The data is to be set down once more, exactly as it reads.

(Dataset entries)
┄┄┄┄┄┄┄┄┄┄
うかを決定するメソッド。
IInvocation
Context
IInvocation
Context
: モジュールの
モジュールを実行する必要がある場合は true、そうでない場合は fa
┄┄┄┄┄┄┄┄┄┄
Output of the exercise:
うかを決定するメソッド。
IInvocation
Context
IInvocation
Context
: モジュールの
モジュールを実行する必要がある場合は true、そうでない場合は fa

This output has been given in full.